Super stealth MIT camera can take 3D images in complete darkness

Anyone with a smartphone knows how impossible it is to take pictures in the dark. At best you get a picture that looks like a pile of dark to darker grains of sand. Researchers, however, have come up with a better way. They've been able to take 'ultra sharp images' with little to no light. Basically, it's creating clear 3D photos from what looks like nothing.

What's impressive is that the new 3D picture in the dark method doesn't even require new technology. It's just new math. The new method uses a single particle of light to mathematically stitch every other piece of the photo together. It's nuts. One photon can turn what looks like haze to a much clearer picture.

Scientific American explains:

In the team's setup, low-intensity pulses of visible laser light scan an object of interest.
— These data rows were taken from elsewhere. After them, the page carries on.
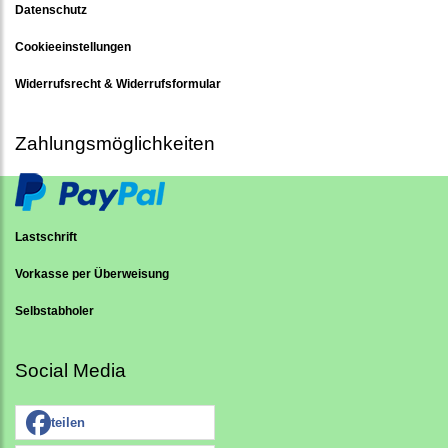
Datenschutz
Cookieeinstellungen
Widerrufsrecht & Widerrufsformular
Zahlungsmöglichkeiten
Lastschrift
Vorkasse per Überweisung
Selbstabholer
Social Media
teilen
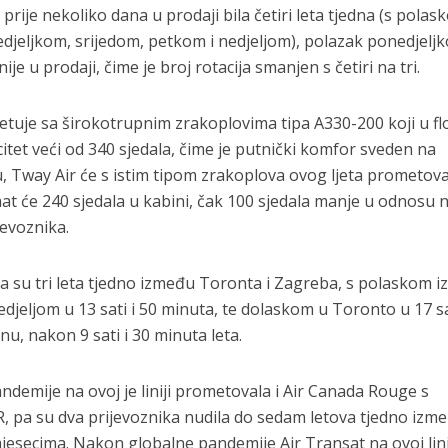
prije nekoliko dana u prodaji bila četiri leta tjedna (s polas
eljkom, srijedom, petkom i nedjeljom), polazak ponedjeljk
e u prodaji, čime je broj rotacija smanjen s četiri na tri.
metuje sa širokotrupnim zrakoplovima tipa A330-200 koji u flo
itet veći od 340 sjedala, čime je putnički komfor sveden na
Tway Air će s istim tipom zrakoplova ovog ljeta prometova
t će 240 sjedala u kabini, čak 100 sjedala manje u odnosu na
evoznika.
na su tri leta tjedno između Toronta i Zagreba, s polaskom i
djeljom u 13 sati i 50 minuta, te dolaskom u Toronto u 17 sa
, nakon 9 sati i 30 minuta leta.
ndemije na ovoj je liniji prometovala i Air Canada Rouge s
, pa su dva prijevoznika nudila do sedam letova tjedno izm
jesecima. Nakon globalne pandemije Air Transat na ovoj lini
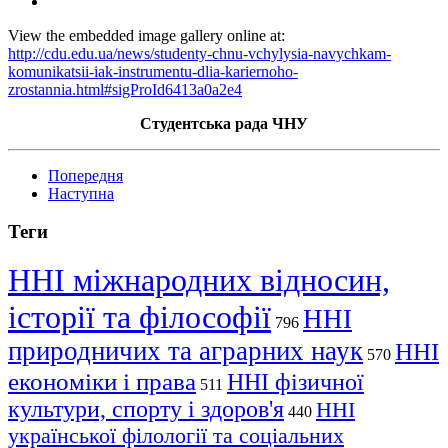
View the embedded image gallery online at:
http://cdu.edu.ua/news/studenty-chnu-vchylysia-navychkam-
komunikatsii-iak-instrumentu-dlia-kariernoho-
zrostannia.html#sigProId6413a0a2e4
Студентська рада ЧНУ
Попередня
Наступна
Теги
ННІ міжнародних відносин,
історії та філософії
ННІ
796
природничих та аграрних наук
ННІ
570
економіки і права
ННІ фізичної
511
культури, спорту і здоров'я
ННІ
440
української філології та соціальних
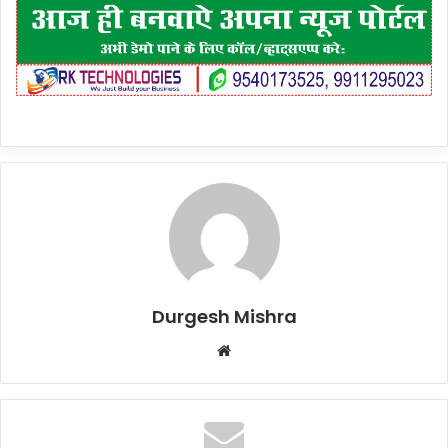
Durgesh Mishra
Website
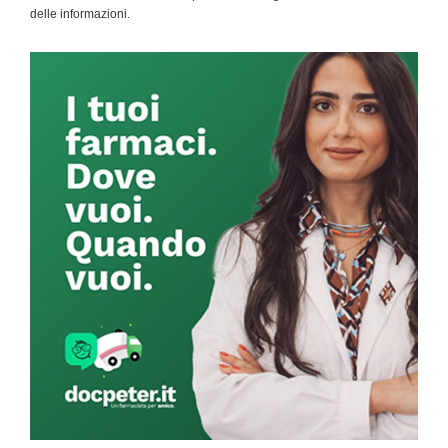
delle informazioni.
Primary
Sidebar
The laser fires a pulse at a given location until a single reflected photon is recorded by a detector; each illuminated location corresponds to a pixel in the final image.

Electrical engineer Ahmed Kirmani of MIT says that the team didn't invent a new laser or new detector, it just used a new imaging algorithm to pull more information from what was already there. The algorithm figures how different parts of the object make sense (in relation to the light) to paint the picture.

It will basically allow us to see without light. Or I guess, with very little light. Which will make things like military intelligence, spying, the study of things sensitive to light and more a whole lot better.